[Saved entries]

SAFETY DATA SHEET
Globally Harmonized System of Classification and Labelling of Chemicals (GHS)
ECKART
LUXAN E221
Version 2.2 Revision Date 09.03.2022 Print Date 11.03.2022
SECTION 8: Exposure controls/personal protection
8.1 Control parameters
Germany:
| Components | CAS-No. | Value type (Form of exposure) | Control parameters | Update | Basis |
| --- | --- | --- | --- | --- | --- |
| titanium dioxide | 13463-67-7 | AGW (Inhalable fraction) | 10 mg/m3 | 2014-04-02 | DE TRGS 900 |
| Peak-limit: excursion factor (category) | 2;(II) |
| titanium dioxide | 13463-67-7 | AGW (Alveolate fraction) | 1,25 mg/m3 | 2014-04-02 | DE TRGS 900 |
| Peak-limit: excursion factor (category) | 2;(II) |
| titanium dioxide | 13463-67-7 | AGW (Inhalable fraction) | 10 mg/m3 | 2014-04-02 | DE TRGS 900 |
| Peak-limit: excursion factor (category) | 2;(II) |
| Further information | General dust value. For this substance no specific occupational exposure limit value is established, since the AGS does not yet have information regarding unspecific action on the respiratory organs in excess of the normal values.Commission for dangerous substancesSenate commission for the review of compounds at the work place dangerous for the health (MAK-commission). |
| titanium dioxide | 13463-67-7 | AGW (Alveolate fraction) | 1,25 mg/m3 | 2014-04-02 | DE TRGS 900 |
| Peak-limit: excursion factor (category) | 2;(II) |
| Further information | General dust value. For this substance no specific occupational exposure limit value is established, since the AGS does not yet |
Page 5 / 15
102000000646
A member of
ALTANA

* **Task details**: Only the data above, repeated exactly, should make up the reply.

* **Task answer**:
SAFETY DATA SHEET
Globally Harmonized System of Classification and Labelling of Chemicals (GHS)
ECKART
LUXAN E221
Version 2.2 Revision Date 09.03.2022 Print Date 11.03.2022
SECTION 8: Exposure controls/personal protection
8.1 Control parameters
Germany:
| Components | CAS-No. | Value type (Form of exposure) | Control parameters | Update | Basis |
| --- | --- | --- | --- | --- | --- |
| titanium dioxide | 13463-67-7 | AGW (Inhalable fraction) | 10 mg/m3 | 2014-04-02 | DE TRGS 900 |
| Peak-limit: excursion factor (category) | 2;(II) |
| titanium dioxide | 13463-67-7 | AGW (Alveolate fraction) | 1,25 mg/m3 | 2014-04-02 | DE TRGS 900 |
| Peak-limit: excursion factor (category) | 2;(II) |
| titanium dioxide | 13463-67-7 | AGW (Inhalable fraction) | 10 mg/m3 | 2014-04-02 | DE TRGS 900 |
| Peak-limit: excursion factor (category) | 2;(II) |
| Further information | General dust value. For this substance no specific occupational exposure limit value is established, since the AGS does not yet have information regarding unspecific action on the respiratory organs in excess of the normal values.Commission for dangerous substancesSenate commission for the review of compounds at the work place dangerous for the health (MAK-commission). |
| titanium dioxide | 13463-67-7 | AGW (Alveolate fraction) | 1,25 mg/m3 | 2014-04-02 | DE TRGS 900 |
| Peak-limit: excursion factor (category) | 2;(II) |
| Further information | General dust value. For this substance no specific occupational exposure limit value is established, since the AGS does not yet |
Page 5 / 15
102000000646
A member of
ALTANA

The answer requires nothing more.